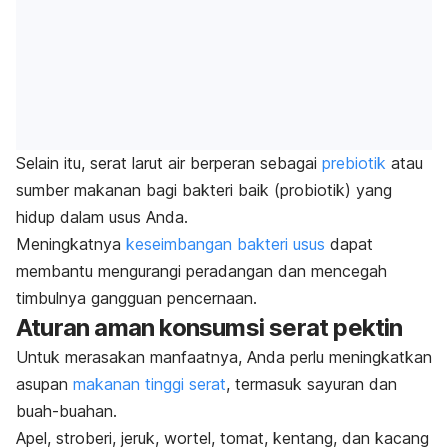
Selain itu, serat larut air berperan sebagai
prebiotik
atau
sumber makanan bagi bakteri baik (probiotik) yang
hidup dalam usus Anda.
Meningkatnya
keseimbangan bakteri usus
dapat
membantu mengurangi peradangan dan mencegah
timbulnya gangguan pencernaan.
Aturan aman konsumsi serat pektin
Untuk merasakan manfaatnya, Anda perlu meningkatkan
asupan
makanan tinggi serat
, termasuk sayuran dan
buah-buahan.
Apel, stroberi, jeruk, wortel, tomat, kentang, dan kacang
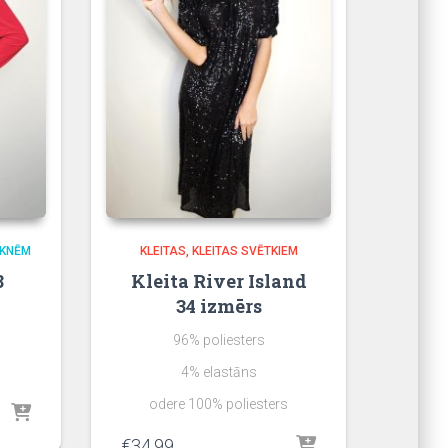
RKNĒM
KLEITAS
KLEITAS SVĒTKIEM
8
Kleita River Island
34 izmērs
96% poliesters
4% elastāns
odere 100% poliesters
€
34.99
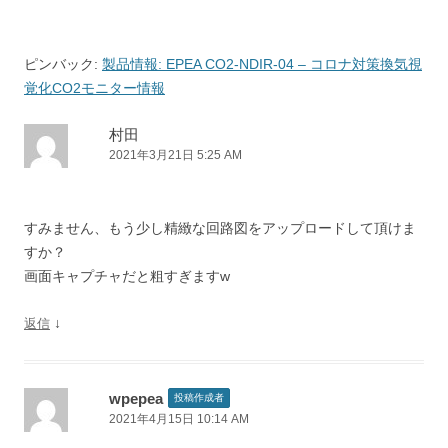
シ
ョ
ン
ピンバック:
製品情報: EPEA CO2-NDIR-04 – コロナ対策換気視
覚化CO2モニター情報
村田
2021年3月21日 5:25 AM
すみません、もう少し精緻な回路図をアップロードして頂けま
すか？
画面キャプチャだと粗すぎますw
↓
返信
wpepea
投稿作成者
2021年4月15日 10:14 AM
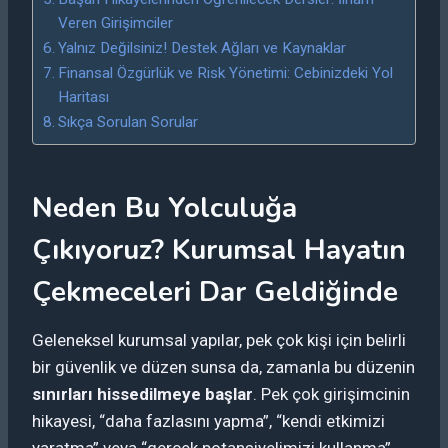
Veren Girişimciler
Yalnız Değilsiniz! Destek Ağları ve Kaynaklar
Finansal Özgürlük ve Risk Yönetimi: Cebinizdeki Yol
Haritası
Sıkça Sorulan Sorular
Neden Bu Yolculuğa
Çıkıyoruz? Kurumsal Hayatın
Çekmeceleri Dar Geldiğinde
Geleneksel kurumsal yapılar, pek çok kişi için belirli
bir güvenlik ve düzen sunsa da, zamanla bu düzenin
sınırları hissedilmeye başlar
. Pek çok girişimcinin
hikayesi, “daha fazlasını yapma”, “kendi etkimizi
yaratma” veya “gerçek potansiyelimizi kullanma”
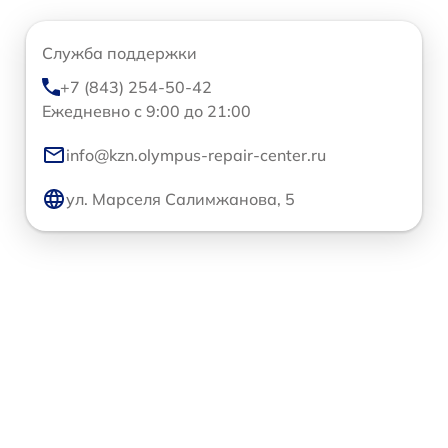
Служба поддержки
+7 (843) 254-50-42
Ежедневно с 9:00 до 21:00
info@kzn.olympus-repair-center.ru
ул. Марселя Салимжанова, 5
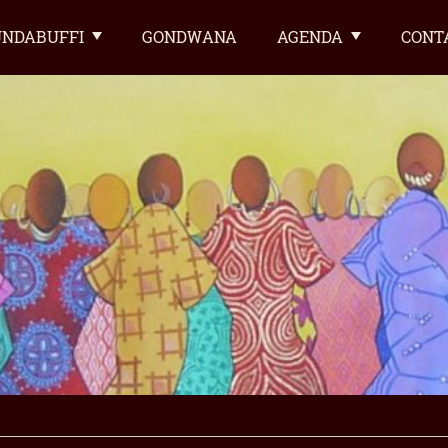
NDABUFFI
GONDWANA
AGENDA
CONT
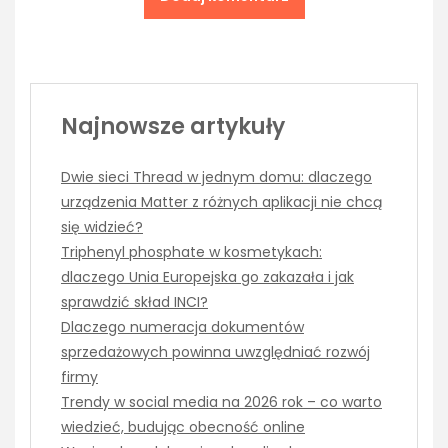
Najnowsze artykuły
Dwie sieci Thread w jednym domu: dlaczego
urządzenia Matter z różnych aplikacji nie chcą
się widzieć?
Triphenyl phosphate w kosmetykach:
dlaczego Unia Europejska go zakazała i jak
sprawdzić skład INCI?
Dlaczego numeracja dokumentów
sprzedażowych powinna uwzględniać rozwój
firmy
Trendy w social media na 2026 rok – co warto
wiedzieć, budując obecność online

◆ ◆ ◆ ◆ ◆

Using the records above, report each line with the string "usus".

#### Task answer:
hidup dalam usus Anda.
keseimbangan bakteri usus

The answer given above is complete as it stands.